EMG:electromyography; MRI:magnetic resonance imaging; TrA:transverse abdominis; IO:internal oblique; EO:external oblique; USWR:university of social welfare and rehabilitation; VAS:visual analogue scale; ODQ:oswestry disability questionnaire; RtTrA:right transversus abdominis; LtTrA:left transversus abdominis; RtIO:right internal oblique; LtIO:left internal oblique; RtEO:right external oblique; LtEO:left external oblique; RtMF:right multifidus; LtMF:left multifidus; MF:multifidus; SD:standard deviation.

Declarations

Ethics approval and consent to participate: This project received approval from the ethical committee of the university of social welfare and rehabilitation sciences and all participants signed the consent form of the study.

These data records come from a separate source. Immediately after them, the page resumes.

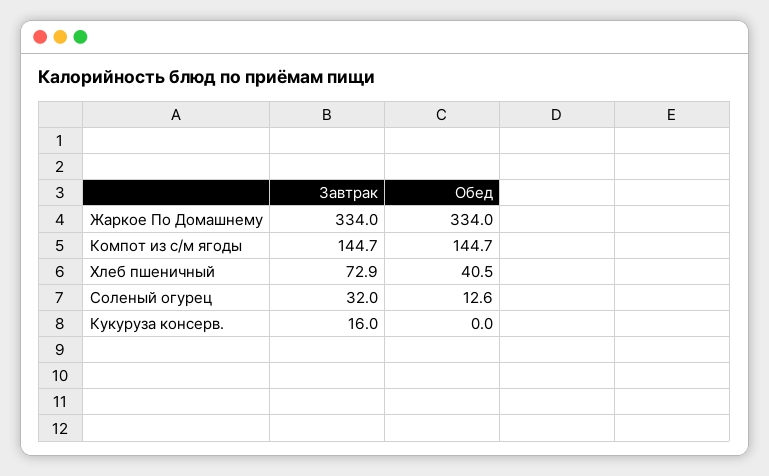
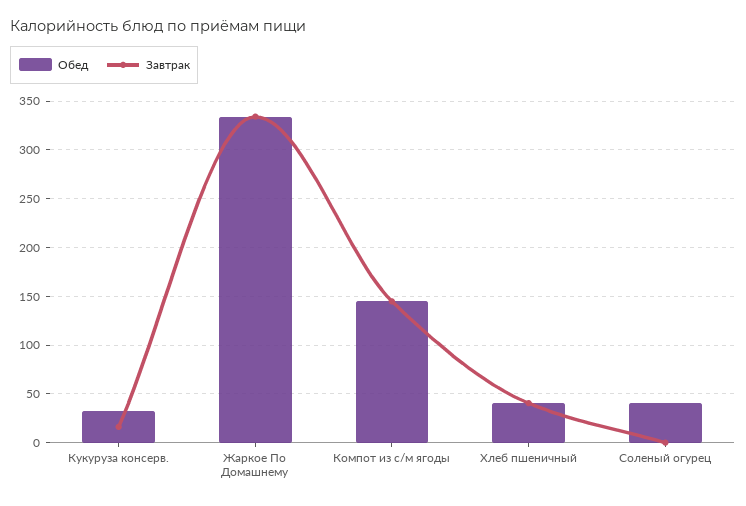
Завтрак, Хлеб пшеничный: 72.9 -> 40
Завтрак, Соленый огурец: 32 -> 0
Обед, Соленый огурец: 12.6 -> 40
Обед, Кукуруза консерв.: 0 -> 30

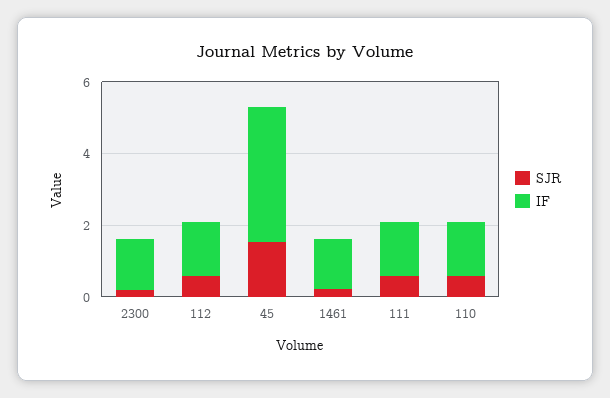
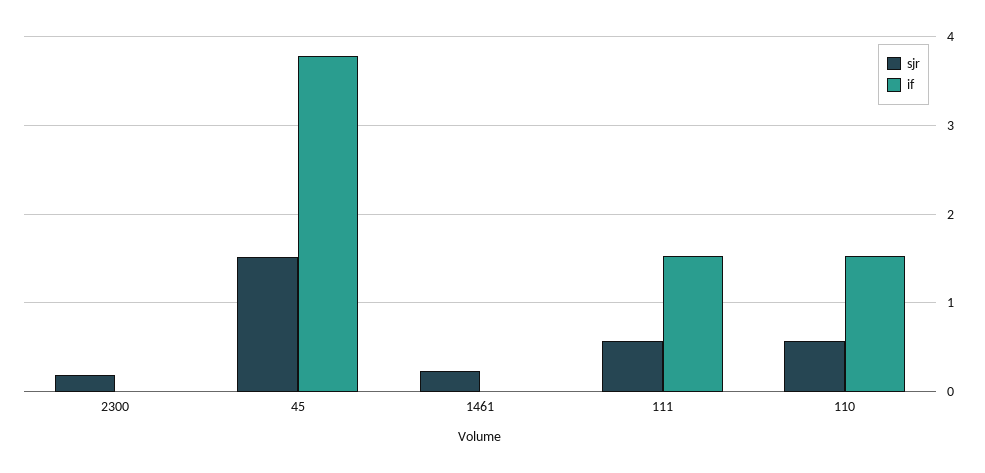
IF, 2300: 1.5 -> 0
SJR, 112: 0.5 -> none
IF, 112: 1.5 -> none
IF, 1461: 1.5 -> 0

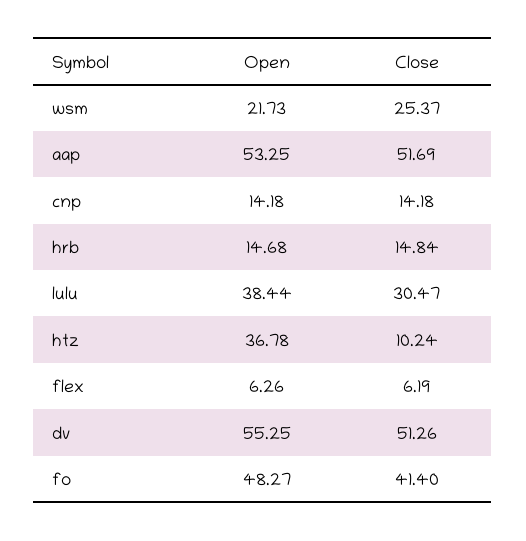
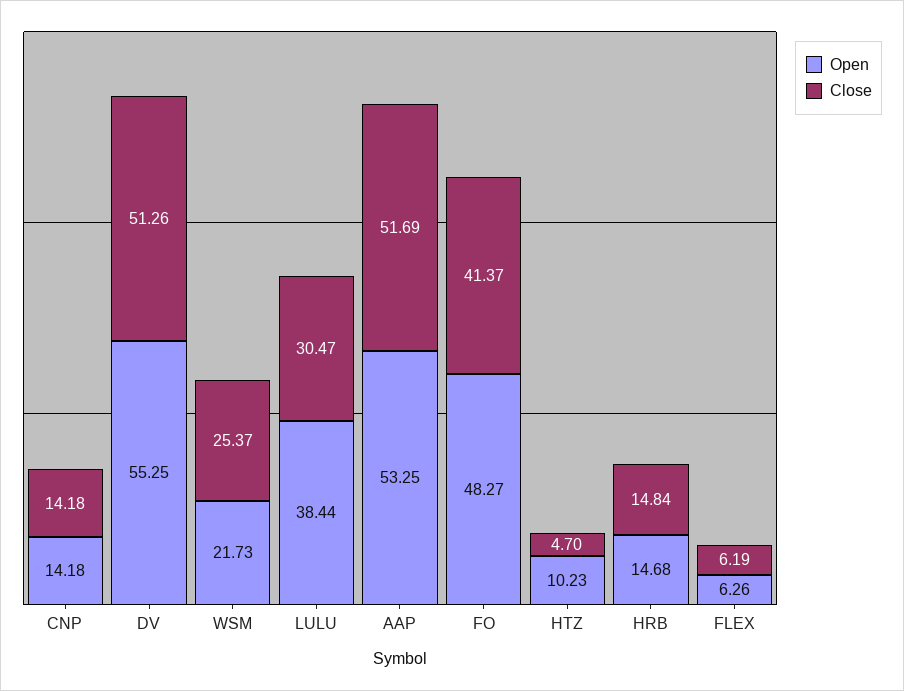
Open, htz: 36.78 -> 10.23
Close, htz: 10.24 -> 4.7
Close, fo: 41.4 -> 41.37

The full name of ethical committee: the ethical committee of University of Social Welfare and Rehabilitation sciences.

Consent for publication: All authors reviewed the manuscript and gave their consent for publication.

Availability of data and material: The data are available for the research team.

Competing interests: There is no competing interests in this study.

Funding: The funding was provided by the university of social welfare and rehabilitation sciences.       

Authors' contributions: All authors (MAMB1, AK2, NR3, SAB4, AM5) contributed in the different sections of the study.

Acknowledgements: We acknowledge the patients participated in the study and the university of social welfare and rehabilitation sciences for supporting this project.